I would be grateful of any feedback you could give me on my new website.  Please leave any comments you have on the images on my site.
Thanks,
            Steve.

www.waltonimages.com


----------



## simonkit (Dec 30, 2006)

Hi,

had a quick look at your website - image wise I've really only looked at your landscapes as that's my main interest

You have some nice shots, the sunsets are excellent - just a bit of a "heads up", one or two of the landscape shots need their horizons straightening

On the website design I personally find the homepage perhaps a little "messy" with the "random images" & "latest additions" sections. I wonder if perhaps 2 or 3 main images linking directly to the galleries would be neater

Just a few of my thoughts anyway, I'm not an expert so please ignore them if you don't agree

look forward to seeing more of your landscapes in the future

simon


----------



## ironsidephoto (Dec 31, 2006)

i like the ps effects you did with the first 'moon' shot.

seems cluttered, but it's not too bad


----------



## ted_smith (Jan 1, 2007)

I don't rate coppermine.

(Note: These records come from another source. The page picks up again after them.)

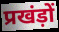
प्रखंड़ों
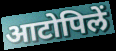
आटोपिलें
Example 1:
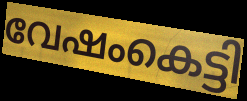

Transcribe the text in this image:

വേഷംകെട്ടി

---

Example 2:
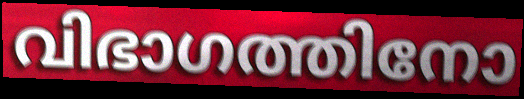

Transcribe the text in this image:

വിഭാഗത്തിനോ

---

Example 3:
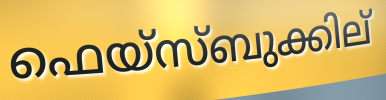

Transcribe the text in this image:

ഫെയ്സ്ബുക്കില്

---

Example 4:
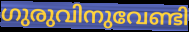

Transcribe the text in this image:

ഗുരുവിനുവേണ്ടി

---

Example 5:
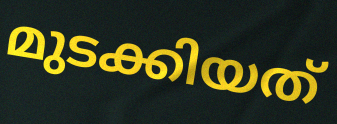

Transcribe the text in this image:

മുടക്കിയത്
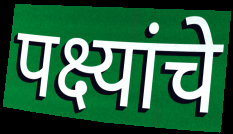
पक्ष्यांचे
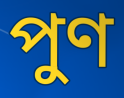
পুণ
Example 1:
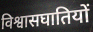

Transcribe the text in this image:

विश्वासघातियों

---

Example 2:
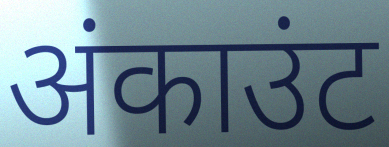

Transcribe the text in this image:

अंकाउंट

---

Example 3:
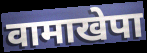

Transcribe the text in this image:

वामाखेपा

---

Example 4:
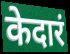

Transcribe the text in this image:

केदारं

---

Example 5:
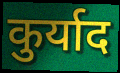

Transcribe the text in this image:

कुर्याद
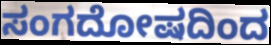
ಸಂಗದೋಷದಿಂದ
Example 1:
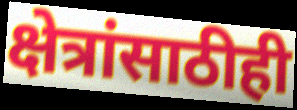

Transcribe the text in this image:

क्षेत्रांसाठीही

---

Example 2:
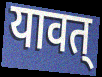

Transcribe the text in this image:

यावत्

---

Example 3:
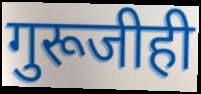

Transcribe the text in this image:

गुरूजीही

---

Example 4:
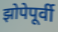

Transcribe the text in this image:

झोपेपूर्वी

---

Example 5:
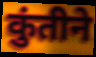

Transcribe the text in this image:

कुंतीने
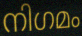
നിഗമം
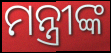
ମନ୍ତ୍ରୀଙ୍କ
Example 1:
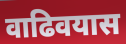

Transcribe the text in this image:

वाढिवयास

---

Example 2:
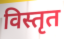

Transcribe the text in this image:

विस्तृत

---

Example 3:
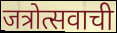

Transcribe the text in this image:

जत्रोत्सवाची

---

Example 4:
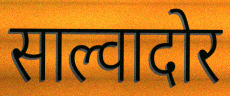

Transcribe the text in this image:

साल्वादोर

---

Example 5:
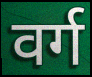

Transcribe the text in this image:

वर्ग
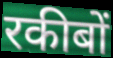
रकीबों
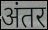
अंतर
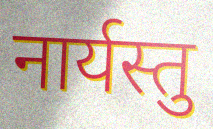
नार्यस्तु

I tried it myself for a website or two (not photography related) and I found the layout not that easy on the eye or to navigate, especially for non-IT type folk. 

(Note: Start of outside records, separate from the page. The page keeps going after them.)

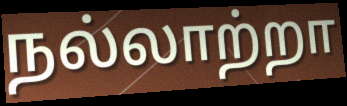
நல்லாற்றா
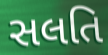
સલતિ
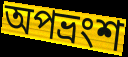
অপভ্ৰংশ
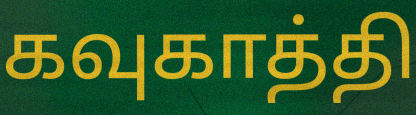
கவுகாத்தி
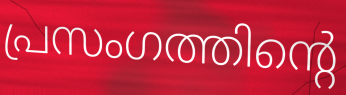
പ്രസംഗത്തിന്റെ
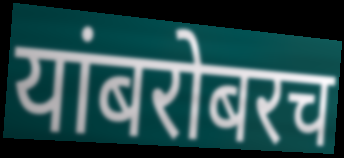
यांबरोबरच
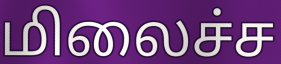
மிலைச்ச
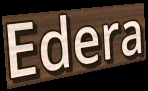
Edera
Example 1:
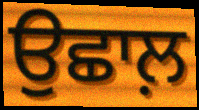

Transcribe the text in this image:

ਉਛਾਲ਼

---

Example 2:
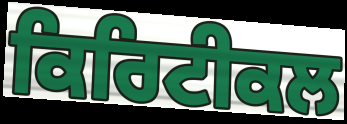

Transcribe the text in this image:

ਕਿਰਿਟੀਕਲ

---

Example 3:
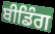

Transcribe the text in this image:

ਬੀਡਿੰਗ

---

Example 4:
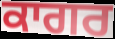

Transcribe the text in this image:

ਕਾਗਰ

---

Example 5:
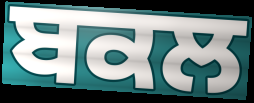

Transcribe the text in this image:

ਬਕਲ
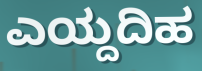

I recommend Gallery2. It's free (like Coppermine) but better. 

Nice shots though.


----------



## tirediron (Jan 5, 2007)

You have some first-class images, however if I might suggest, it wouldn't hurt to scale them down a little, say 800x600 @ 75 dpi.  A lot of the world is still on dial-up and 700-900 Kb files are a little much for many people.  Ideally files should be <100 Kb, and 50-75 Kb is ideal.


----------